Japanese assembly lines are organised as a mix of fixed automated islands and manual workcells. The automated islands handle high-volume, fixed-geometry operations. The manual workcells handle everything between them — and that gap is where Japan's labour shortage is sharpest. Atom is designed for the manual workcells, not the automated islands.
Task coverage
What Atom handles on the assembly line
Bolt assembly and fastener driving
Torque-controlled fastening to specified seating values. Atom's proprioceptive torque sensing in the wrist joints measures actual applied torque at 1 kHz — confirming correct thread engagement and seating without a secondary torque-check step. Over-torque events and missed threads are flagged immediately, before the part moves to the next station.
Subcomponent transfer between stations
Moving partially assembled components between workcells while maintaining orientation and handling integrity. On cell-based Japanese assembly lines, this transfer step recurs dozens of times per shift — it requires bilateral arm coordination and spatial reasoning that conveyors cannot replicate because timing and orientation vary with each preceding operation.
Quality check positioning
Holding components in precise orientations for visual inspection without introducing handling damage. Particularly valuable for components too irregular in shape for fixture-based holding.
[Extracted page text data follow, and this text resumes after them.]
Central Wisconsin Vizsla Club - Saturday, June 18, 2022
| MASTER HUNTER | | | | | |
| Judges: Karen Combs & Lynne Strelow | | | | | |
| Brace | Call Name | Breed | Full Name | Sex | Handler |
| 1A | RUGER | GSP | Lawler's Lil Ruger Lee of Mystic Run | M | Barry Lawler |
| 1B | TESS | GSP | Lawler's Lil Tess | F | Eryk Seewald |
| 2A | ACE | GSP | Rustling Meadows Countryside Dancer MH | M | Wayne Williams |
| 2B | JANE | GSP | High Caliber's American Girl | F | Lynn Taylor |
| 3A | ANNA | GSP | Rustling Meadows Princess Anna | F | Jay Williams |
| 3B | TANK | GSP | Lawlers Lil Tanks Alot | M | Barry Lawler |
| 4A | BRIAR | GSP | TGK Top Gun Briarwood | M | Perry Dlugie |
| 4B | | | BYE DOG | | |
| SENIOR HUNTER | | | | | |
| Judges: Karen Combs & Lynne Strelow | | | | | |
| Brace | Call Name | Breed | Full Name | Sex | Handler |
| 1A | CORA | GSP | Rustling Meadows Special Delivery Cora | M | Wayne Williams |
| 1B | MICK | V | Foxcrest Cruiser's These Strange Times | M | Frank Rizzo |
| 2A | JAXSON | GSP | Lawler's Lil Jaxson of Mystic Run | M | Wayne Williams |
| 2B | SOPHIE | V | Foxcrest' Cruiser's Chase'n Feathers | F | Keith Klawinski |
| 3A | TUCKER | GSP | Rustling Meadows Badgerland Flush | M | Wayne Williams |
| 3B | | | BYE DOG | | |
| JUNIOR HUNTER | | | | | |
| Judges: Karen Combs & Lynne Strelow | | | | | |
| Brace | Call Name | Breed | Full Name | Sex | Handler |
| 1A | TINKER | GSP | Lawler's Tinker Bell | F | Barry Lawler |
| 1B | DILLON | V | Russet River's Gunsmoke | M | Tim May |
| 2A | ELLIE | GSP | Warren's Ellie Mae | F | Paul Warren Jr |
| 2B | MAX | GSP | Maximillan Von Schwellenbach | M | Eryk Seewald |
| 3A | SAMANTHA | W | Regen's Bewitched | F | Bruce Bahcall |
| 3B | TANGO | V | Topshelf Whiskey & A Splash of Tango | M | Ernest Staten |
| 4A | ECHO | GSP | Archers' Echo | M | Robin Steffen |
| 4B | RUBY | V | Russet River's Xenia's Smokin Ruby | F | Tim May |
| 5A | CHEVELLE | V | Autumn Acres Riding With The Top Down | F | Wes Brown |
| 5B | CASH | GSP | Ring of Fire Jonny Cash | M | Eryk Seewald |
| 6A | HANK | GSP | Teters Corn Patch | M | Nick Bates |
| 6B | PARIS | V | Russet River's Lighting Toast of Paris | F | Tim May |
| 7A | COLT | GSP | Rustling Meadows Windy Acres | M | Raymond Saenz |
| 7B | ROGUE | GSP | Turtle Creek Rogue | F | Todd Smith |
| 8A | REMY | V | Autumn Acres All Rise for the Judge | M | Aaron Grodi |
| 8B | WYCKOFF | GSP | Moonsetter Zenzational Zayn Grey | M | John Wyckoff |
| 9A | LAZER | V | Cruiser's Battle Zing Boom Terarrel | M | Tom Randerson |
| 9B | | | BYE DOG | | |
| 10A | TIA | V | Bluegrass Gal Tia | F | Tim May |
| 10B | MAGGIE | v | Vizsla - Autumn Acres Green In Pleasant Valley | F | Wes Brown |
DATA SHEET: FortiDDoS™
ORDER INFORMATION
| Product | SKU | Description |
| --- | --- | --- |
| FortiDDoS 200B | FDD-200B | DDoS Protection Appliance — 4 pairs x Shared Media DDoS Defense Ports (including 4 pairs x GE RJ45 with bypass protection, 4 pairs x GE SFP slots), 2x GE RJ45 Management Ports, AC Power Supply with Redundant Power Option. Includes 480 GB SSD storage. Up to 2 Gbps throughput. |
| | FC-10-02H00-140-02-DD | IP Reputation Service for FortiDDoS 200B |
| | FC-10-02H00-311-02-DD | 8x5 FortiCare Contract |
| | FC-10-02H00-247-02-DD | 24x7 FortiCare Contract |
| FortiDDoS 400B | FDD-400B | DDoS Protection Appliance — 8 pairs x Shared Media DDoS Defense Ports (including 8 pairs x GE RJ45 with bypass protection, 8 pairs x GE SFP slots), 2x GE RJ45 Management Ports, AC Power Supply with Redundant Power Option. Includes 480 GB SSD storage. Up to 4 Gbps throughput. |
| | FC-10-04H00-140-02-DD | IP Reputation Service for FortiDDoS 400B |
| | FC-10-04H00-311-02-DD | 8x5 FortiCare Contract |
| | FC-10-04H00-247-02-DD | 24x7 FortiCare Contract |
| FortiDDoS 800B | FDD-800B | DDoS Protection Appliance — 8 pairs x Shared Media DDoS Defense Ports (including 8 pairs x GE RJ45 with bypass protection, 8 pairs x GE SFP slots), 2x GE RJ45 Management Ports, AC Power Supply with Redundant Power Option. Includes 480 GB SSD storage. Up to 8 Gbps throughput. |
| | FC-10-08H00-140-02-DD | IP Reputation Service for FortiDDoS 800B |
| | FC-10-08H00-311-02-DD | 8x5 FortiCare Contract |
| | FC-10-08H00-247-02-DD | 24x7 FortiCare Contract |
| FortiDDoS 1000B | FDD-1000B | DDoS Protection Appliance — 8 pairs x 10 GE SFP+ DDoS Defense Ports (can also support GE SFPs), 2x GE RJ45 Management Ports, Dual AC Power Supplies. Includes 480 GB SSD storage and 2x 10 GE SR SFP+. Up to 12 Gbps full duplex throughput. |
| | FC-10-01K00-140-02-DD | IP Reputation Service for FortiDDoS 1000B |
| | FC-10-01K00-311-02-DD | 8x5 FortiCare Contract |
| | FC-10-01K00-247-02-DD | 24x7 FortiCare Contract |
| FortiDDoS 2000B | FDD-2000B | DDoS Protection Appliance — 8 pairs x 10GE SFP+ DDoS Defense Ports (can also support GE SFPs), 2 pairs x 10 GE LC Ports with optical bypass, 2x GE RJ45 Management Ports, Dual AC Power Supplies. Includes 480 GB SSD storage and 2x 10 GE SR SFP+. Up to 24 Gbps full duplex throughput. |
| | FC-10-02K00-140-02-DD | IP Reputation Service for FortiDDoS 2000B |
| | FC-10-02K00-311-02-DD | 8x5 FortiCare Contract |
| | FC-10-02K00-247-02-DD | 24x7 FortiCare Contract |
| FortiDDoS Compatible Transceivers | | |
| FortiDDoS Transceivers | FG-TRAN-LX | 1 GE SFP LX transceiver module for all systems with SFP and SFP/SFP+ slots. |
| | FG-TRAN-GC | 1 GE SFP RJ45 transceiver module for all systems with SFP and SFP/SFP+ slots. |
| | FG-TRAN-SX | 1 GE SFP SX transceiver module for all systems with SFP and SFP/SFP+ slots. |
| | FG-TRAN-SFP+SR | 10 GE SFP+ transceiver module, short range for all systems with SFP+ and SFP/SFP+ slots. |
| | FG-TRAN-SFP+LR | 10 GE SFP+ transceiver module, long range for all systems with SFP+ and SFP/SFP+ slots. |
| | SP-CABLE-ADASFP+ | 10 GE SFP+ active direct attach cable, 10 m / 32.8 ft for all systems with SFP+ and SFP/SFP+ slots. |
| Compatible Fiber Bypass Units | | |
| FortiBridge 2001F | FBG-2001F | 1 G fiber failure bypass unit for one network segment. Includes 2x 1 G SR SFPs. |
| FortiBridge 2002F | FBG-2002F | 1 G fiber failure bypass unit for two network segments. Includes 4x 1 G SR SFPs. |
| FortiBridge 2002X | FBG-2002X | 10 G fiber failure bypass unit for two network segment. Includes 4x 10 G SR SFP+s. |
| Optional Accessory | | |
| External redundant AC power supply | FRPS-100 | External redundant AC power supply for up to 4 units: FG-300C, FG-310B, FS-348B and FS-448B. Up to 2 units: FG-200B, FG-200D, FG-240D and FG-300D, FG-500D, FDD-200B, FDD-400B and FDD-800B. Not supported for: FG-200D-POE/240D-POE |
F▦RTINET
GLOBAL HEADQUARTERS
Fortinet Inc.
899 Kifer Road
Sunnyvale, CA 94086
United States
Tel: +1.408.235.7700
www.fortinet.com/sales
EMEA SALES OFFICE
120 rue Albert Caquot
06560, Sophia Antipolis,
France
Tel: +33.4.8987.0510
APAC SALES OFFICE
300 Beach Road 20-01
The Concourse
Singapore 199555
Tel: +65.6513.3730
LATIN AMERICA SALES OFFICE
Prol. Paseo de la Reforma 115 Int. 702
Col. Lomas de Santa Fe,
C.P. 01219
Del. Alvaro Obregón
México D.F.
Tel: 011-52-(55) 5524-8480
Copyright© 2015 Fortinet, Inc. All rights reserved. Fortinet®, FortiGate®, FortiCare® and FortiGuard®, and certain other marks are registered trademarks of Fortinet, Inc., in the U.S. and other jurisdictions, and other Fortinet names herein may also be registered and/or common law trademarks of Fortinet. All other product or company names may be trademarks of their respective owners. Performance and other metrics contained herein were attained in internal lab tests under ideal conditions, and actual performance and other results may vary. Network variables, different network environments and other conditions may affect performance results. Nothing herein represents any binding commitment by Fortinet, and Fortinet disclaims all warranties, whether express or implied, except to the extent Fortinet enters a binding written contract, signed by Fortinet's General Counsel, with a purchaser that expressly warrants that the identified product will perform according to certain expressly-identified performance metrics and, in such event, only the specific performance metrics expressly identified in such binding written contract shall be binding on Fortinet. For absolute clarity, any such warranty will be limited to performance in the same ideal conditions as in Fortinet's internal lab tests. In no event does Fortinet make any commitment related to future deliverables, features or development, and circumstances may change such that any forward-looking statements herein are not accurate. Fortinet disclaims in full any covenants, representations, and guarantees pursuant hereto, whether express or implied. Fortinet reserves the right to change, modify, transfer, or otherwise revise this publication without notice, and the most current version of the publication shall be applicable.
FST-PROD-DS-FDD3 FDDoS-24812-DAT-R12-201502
Kit preparation and tray loading
Picking components from bulk supply and arranging them in kitted trays for downstream assembly stations. Requires sequential multi-object manipulation — the type of task that kaizen programmes have traditionally assigned to the most experienced operators because it requires remembering the kit spec while handling the parts. Atom's task adaptation system encodes the kit specification into the motion policy, removing the working-memory requirement from the task entirely.